Europe’s
leaders to force Britain into hard Brexit
Fears
grow about impact of populist surge as Nigel Farage predicts Marine
Le Pen could win French presidential election
Toby Helm Observer
political editor
Saturday 19 November
2016 22.03 GMT
European leaders
have come to a 27-nation consensus that a “hard Brexit” is likely
to be the only way to see off future populist insurgencies, which
could lead to the break-up of the European Union.
The hardening line
in EU capitals comes as Nigel Farage warns European leaders that
Marine Le Pen, leader of the Front National, could deliver a
political sensation bigger than Brexit and win France’s
presidential election next spring – a result that would mean it was
“game over” for 60 years of EU integration.
According to senior
officials at the highest levels of European governments, allowing
Britain favourable terms of exit could represent an existential
danger to the EU, since it would encourage similar demands from other
countries with significant Eurosceptic movements.
One top EU diplomat
told the Observer: “If you British are not prepared to compromise
on free movement, the only way to deal with Brexit is hard Brexit.

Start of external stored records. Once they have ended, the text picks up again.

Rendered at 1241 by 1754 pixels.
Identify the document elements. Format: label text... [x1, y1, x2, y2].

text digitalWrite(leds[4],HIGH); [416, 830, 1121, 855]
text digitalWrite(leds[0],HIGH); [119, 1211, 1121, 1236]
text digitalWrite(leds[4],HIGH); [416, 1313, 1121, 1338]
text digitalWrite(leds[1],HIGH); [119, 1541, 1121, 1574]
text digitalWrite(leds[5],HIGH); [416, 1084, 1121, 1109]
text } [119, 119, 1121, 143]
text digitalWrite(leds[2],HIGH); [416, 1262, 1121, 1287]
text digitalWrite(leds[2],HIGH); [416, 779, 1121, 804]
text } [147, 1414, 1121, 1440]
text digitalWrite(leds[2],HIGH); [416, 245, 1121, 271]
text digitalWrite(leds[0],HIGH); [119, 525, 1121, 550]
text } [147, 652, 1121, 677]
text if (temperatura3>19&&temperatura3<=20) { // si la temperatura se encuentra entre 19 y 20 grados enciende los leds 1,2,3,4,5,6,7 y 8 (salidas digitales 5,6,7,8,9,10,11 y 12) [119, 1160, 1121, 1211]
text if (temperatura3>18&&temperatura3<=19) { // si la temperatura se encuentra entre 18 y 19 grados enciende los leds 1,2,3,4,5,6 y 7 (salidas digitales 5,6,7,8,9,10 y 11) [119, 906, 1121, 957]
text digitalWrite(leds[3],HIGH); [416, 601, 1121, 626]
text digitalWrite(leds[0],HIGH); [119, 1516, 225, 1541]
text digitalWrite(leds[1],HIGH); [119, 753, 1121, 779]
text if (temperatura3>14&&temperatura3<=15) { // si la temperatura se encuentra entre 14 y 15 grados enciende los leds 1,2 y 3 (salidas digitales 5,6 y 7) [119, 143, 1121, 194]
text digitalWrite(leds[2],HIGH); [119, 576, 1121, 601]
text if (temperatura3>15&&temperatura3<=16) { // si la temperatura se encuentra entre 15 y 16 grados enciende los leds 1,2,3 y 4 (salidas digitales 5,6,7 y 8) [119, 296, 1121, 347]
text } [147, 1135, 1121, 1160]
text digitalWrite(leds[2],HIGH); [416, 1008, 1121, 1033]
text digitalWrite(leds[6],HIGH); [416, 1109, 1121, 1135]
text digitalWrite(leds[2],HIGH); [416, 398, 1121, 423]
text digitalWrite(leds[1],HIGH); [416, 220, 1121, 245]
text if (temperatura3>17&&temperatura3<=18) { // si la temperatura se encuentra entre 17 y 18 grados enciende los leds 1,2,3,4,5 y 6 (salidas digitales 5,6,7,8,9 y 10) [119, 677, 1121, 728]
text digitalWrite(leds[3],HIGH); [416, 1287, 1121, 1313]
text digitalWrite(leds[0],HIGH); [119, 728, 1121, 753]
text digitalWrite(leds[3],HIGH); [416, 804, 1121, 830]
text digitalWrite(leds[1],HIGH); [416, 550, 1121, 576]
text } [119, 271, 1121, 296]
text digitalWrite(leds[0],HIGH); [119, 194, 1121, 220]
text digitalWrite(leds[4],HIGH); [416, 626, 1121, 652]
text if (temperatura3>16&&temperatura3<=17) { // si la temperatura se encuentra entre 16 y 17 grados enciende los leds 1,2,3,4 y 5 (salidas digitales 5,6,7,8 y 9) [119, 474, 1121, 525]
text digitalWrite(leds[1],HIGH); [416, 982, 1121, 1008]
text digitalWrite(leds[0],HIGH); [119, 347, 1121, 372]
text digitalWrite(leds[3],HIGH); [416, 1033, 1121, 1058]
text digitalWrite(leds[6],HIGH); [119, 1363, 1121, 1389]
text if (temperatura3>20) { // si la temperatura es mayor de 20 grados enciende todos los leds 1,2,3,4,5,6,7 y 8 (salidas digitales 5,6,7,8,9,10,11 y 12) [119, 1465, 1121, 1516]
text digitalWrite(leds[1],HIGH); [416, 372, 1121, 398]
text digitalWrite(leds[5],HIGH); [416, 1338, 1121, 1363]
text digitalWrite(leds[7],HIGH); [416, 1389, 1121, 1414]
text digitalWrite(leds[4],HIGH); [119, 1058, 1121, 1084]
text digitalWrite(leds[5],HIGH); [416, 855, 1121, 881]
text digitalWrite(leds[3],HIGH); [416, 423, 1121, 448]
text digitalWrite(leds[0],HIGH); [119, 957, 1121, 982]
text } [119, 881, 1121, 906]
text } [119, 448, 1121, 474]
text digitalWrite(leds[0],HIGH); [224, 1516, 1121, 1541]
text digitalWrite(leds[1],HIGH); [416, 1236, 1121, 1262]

Otherwise we would be seen to be giving in to a country that is
leaving. That would be fatal.”
Nigel Farage
predicted Brexit and Trump’s presidential victory. Photograph:
Lauren Hurley/PA
The latest
intervention by Farage will only serve to fuel fears in Europe that
anti-EU movements have acquired a dangerous momentum in countries
such as France and the Netherlands, following the precedent set by
the Brexit vote. Ukip’s interim leader, who predicted both the vote
for Brexit and Donald Trump’s US victory, told the Observer that
while Le Pen was still more likely to be runner-up to an
establishment candidate next May, she now had to be taken seriously
as a potential head of state.
“She will clearly
win through to the second round. And after what has happened
elsewhere, only a fool would say she would have no chance of winning
overall. France is a deeply, deeply unhappy country. If she were to
win, it would be game over for the EU.”
Le Pen has made
clear she wants to take France out of the euro and the EU. The
prospective hardline approach has been agreed by the 27 member states
as a bloc. Acting in concert, the remaining EU states will refuse to
grant the UK access to the single market unless London agrees to sign
up to its rules, including free movement of people, capital, services
and labour.
Norbert Röttgen,
chairman of the foreign affairs committee in the German Bundestag,
told the Observer that he wanted to help the UK but, if there were no
willingness to accept EU rules, there was no hope. “I am really
ready to come to a result but if [the British position is] no, no,
no, then even I would have to say that there is no common ground.”
The vice-president
of the centre-right European People’s party, German MEP David
McAllister, added: “You can’t have 100% control over internal
migration, say no to European Court of Justice rulings, and that you
won’t pay anything [into the budget]. This just won’t work.
“The British are
testing us – we all know that. They are testing how united Europe
is. So what is important is that Europe stays together. No bilateral
negotiations with the British. No cherry-picking. We are doing this
as a bloc.”
Trump’s
sensational victory led some members of the French establishment, and
politicians in Berlin and Brussels, to worry that Le Pen could
benefit from a similar wave of popular discontent and pose a real
threat. Former French prime minister Jean-Pierre Raffarin said reason
no longer prevailed in France and that Le Pen “can win”.
Norbert Röttgen
has said he wants to help the UK but that it must accept EU rules.
Photograph: Bob Strong/Reuters
Farage, who has been
heavily critical of the Front National as a party, but admires Le Pen
personally, said he had not had time to think about whether he would
support her campaign for the Elysée. “It has been too busy,” he
said. “What I would say is that I have not had anything good to say
about the National Front but equally not anything bad to say about
Marine Le Pen. I think the important thing for her is to run as much
as possible as an individual, as her own person.”
French MEP Constance
Le Grip said she did not believe Le Pen could win, but admitted there
was a danger of bolstering support for her if the UK were given an
exit deal that was too favourable.
“If you start to
reshape the whole project to be some sort of Europe à la carte it is
the beginning of the end, apart from the fact that Le Pen will then
claim victory, Wilders in the Netherlands, and so on. More opt-outs
for the UK would be absolutely incoherent and absurd. ”
On 29 October, less
than two weeks before Trump seized the White House, Farage rejected
prevailing opinion and forecast his victory against Hillary Clinton.
“I am going to predicthere and now that Trump is going to win.”